Instructions to follow
Please report every line of the listing below that has the word "anchor" in it.

::::::

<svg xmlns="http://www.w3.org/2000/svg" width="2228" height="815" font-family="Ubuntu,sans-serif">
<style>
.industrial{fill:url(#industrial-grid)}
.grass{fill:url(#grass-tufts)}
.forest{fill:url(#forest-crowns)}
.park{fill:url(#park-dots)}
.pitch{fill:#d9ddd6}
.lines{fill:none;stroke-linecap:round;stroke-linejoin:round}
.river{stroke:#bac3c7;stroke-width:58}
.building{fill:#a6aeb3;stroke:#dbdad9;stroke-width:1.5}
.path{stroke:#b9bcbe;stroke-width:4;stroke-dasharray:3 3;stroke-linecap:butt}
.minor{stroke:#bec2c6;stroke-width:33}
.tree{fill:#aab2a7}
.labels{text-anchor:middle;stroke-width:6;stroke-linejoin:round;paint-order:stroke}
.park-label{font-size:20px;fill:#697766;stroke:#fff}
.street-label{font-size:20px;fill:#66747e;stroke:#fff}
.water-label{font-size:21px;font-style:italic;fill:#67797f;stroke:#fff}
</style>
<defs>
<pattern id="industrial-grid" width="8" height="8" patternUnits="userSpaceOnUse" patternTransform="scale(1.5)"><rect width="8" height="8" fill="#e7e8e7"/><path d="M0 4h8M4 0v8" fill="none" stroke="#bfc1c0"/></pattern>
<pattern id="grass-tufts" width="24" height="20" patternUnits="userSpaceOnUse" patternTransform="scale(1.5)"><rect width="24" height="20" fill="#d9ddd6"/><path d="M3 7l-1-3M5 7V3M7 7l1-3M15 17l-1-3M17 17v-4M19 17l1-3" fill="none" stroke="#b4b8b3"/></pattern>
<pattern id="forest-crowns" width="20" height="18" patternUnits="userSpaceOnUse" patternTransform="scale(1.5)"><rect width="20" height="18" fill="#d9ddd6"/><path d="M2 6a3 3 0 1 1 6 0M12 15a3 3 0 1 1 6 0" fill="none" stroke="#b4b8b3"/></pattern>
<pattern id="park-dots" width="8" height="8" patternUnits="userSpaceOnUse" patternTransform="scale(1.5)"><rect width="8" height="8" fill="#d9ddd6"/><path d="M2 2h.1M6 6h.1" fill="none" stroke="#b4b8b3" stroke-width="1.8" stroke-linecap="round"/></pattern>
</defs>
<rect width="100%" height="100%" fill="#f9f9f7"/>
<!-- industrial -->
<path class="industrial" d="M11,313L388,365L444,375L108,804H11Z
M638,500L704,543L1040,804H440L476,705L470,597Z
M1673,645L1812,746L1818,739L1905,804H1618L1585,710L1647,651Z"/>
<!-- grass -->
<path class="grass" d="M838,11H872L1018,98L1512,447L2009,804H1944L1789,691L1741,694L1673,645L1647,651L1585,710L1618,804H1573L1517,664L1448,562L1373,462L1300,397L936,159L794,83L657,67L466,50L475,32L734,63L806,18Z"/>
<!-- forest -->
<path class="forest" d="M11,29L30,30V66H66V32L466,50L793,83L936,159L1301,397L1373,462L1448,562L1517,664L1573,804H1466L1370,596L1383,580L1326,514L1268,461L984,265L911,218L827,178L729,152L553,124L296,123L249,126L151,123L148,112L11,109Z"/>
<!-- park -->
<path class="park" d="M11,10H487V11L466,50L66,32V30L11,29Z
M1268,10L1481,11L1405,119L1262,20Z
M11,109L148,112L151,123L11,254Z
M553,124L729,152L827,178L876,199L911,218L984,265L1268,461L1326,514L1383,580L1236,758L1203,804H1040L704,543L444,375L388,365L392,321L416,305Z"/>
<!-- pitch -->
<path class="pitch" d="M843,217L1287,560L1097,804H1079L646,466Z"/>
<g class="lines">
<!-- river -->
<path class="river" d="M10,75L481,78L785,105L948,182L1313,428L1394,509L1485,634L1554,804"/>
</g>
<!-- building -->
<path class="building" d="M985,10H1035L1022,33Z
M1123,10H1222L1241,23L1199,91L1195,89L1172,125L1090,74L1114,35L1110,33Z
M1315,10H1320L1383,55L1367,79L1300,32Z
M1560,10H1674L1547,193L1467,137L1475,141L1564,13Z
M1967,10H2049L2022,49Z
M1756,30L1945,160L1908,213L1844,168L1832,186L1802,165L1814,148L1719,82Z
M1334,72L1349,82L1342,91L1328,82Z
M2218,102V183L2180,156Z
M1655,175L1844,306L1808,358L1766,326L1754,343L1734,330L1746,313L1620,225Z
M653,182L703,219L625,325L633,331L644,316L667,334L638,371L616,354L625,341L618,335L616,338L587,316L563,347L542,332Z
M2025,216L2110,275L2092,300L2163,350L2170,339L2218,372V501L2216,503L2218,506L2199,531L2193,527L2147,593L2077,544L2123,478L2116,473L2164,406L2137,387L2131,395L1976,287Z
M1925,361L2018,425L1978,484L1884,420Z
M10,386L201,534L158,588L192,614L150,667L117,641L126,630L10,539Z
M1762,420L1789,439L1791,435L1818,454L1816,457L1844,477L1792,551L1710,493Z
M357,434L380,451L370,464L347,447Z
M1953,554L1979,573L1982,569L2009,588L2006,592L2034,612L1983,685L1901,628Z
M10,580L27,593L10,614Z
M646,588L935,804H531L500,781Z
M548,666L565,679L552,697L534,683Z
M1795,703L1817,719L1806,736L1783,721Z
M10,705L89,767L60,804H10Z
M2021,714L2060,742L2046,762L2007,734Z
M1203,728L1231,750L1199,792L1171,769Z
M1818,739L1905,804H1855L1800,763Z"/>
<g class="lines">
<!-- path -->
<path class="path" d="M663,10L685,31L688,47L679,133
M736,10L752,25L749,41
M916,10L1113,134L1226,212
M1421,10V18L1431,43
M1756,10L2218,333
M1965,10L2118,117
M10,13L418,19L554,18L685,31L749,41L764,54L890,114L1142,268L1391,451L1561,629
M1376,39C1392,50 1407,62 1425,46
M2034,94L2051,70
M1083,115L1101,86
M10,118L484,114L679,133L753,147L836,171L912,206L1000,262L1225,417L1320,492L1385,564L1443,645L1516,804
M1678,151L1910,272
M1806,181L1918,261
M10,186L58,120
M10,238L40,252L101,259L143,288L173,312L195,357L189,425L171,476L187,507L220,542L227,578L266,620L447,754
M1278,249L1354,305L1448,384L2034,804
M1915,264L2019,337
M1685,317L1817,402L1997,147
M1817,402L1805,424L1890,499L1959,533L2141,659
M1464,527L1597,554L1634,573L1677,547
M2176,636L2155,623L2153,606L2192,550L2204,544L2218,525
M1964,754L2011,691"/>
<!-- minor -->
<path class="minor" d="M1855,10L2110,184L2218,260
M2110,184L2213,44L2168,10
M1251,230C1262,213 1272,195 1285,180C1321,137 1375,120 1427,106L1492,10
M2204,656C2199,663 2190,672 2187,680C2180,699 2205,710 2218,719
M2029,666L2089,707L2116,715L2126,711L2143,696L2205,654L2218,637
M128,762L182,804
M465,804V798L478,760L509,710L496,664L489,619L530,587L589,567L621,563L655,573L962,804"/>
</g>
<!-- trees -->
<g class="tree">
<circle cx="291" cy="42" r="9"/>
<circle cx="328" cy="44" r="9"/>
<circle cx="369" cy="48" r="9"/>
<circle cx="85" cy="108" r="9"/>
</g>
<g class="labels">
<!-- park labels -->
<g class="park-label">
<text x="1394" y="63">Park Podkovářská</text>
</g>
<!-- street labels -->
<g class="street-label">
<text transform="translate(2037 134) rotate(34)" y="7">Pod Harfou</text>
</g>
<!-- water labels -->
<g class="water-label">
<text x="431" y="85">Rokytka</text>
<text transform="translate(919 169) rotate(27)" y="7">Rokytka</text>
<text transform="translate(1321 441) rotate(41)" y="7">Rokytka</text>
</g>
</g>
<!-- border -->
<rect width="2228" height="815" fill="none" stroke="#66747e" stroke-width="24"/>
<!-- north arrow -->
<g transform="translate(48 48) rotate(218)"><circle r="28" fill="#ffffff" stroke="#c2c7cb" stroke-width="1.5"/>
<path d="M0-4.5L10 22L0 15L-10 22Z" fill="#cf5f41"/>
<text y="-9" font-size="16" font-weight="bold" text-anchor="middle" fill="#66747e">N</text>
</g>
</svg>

::::::

Exercise solution
.labels{text-anchor:middle;stroke-width:6;stroke-linejoin:round;paint-order:stroke}
<text y="-9" font-size="16" font-weight="bold" text-anchor="middle" fill="#66747e">N</text>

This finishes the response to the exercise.